Flight 93 Memorial has a Hudson connection
Concrete isn't what it used to be. Tom Graf, owner of Hudson based Concrete Arts and Lifetime Floors, knows that first hand.
Graf found out early this year that one of his products was being considered as one of the construction materials for the Flight 93 National Memorial in Stoystown, Penn. The first phase of construction is well underway with completion expected by September. The second phase will not be complete until 2014.
Custom-made to meet the architect's specifications for color and texture, the product Revealed was chosen and is now being used for the project.
Graf founded his business, Concrete Arts, fifteen years ago in Hudson. At the time he did traditional concrete work such as pouring floors, foundations and walls along with doing creative concrete stamping.
Two things created a big change in how his company now operates; the economy and technology.
"It may be called a recession," said Graf. "It is a depression for the construction fields. The traditional concrete market has evaporated." Graf, who has a marketing degree and worked towards a master's discovered those fields did not give him the creative outlet he wanted.
"We are half the size we used to be," said Graf, The Twin Cities native moved to Hudson and founded Concrete Arts in the mid-1990s. He was no stranger to concrete having grown up in his dad's concrete business. "The first question you ask is, 'How can I save money?'"
Today, concrete is a completely different field, one his dad may not even recognize. Graf recognized that while saving money was fundamental to survival, technology and innovation were the keys to the same. As a result, he invested in research and development which has given him an edge.
Five years ago he started a second company, LifeTime Floors. He developed a product called Revealed, which is what is being used at the Flight 93 Memorial. The product is sold throughout Canada and the United States but must be installed by licensed and trained contractors. Revealed can be found in Calgary, San Antonio, Iowa, San Diego and locally at the St. Croix I-94 rest area.
"It can give the customer design flexibility with this product," said Graf. "Its nature is sustainability using recycled glass, recycled granite, fiber and fly ash."
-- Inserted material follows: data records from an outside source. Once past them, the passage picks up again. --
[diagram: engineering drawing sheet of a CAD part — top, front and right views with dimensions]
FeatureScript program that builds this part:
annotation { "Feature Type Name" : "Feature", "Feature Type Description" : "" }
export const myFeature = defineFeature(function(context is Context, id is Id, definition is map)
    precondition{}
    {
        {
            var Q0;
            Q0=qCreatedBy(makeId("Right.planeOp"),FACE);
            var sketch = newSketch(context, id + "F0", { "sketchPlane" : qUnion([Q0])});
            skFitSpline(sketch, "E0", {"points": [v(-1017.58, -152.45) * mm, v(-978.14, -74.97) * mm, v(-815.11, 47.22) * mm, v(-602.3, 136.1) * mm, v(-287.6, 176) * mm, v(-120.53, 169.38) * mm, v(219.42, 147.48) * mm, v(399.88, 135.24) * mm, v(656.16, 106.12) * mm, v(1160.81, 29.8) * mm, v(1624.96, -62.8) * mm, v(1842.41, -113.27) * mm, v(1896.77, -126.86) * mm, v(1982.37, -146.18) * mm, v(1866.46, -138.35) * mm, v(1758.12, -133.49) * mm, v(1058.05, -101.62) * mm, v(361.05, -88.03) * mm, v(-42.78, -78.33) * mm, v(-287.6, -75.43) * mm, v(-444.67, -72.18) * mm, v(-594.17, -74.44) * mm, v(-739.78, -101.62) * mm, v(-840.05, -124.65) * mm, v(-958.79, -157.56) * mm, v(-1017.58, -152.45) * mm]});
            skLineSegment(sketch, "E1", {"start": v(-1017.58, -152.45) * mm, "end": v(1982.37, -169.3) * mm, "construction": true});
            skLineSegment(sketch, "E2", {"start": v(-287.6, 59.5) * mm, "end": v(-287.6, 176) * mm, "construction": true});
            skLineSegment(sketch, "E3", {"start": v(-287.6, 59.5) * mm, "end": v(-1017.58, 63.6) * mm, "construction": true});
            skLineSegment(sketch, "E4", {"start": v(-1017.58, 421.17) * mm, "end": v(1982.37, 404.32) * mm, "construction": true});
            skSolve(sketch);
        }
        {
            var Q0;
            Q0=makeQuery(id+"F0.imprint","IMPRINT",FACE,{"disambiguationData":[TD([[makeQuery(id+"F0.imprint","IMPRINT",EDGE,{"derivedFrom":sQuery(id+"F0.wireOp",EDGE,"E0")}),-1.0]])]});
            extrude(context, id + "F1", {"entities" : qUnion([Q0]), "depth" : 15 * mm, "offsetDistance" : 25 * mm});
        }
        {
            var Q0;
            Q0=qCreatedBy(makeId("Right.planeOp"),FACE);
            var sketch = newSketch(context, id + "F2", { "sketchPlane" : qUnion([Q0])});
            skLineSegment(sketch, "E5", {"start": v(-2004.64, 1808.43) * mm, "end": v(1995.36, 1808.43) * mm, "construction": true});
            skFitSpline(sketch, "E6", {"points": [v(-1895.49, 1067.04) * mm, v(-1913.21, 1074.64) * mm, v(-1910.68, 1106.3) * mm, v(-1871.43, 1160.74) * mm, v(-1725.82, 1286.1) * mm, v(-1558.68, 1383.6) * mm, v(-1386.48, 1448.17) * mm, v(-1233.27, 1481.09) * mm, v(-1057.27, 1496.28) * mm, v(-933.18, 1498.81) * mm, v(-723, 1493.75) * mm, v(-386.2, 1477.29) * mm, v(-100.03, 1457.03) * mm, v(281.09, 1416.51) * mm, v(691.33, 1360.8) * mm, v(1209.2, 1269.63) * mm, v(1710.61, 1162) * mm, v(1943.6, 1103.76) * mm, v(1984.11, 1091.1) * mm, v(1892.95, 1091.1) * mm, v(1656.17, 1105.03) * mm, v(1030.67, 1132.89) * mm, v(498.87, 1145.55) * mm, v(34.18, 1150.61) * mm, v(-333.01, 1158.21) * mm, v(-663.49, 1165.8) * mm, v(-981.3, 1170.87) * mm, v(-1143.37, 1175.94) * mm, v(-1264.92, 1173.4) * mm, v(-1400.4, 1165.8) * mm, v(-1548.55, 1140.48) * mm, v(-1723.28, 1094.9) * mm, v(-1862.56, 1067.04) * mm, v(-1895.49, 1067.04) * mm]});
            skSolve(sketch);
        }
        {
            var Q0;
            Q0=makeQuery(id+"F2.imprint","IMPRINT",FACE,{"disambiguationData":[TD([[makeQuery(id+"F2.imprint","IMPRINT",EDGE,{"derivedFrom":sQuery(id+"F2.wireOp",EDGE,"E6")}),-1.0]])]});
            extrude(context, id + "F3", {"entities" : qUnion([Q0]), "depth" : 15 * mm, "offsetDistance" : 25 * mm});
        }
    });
It is mixed in Hudson in small batches from 50 pounds or supersacks of 2,500 pounds.
To listen to Graf, as he reaches for a handful of the product, is like listening to a chef. He knows every ingredient and quantity needed to create the color, texture and effect the client wants. It represents the merger of technology and tradition providing a product that is a long lasting and creative, exposed aggregate surface.
"We are still on a shoestring budget," said Graf, but due to his pursuing niche markets, both his companies are still surviving. "I love what I do. Being a business owner now days is hard and I am thankful that the employees I was able to keep on stayed with me."
Concrete Arts' services include stamped concrete, exposed systems, polished concrete, precast concrete, wall plasters, decorative toppings and decorative stains. The new technology allows concrete to be used for sinks, countertops, floors and wall covering. It can take on the character of nearly any other product from wood to stone to plaster.
"It is the most widely used product in the world," said Graf. "What we are doing today did not exist three years ago. The addition of polymers and other additives to the mix it peaked my interest. Every one of our products has a decorative aspect."
A visit to Concrete Arts offices and showroom, including the expansive demonstration parking lot reveals just what can be created with concrete today.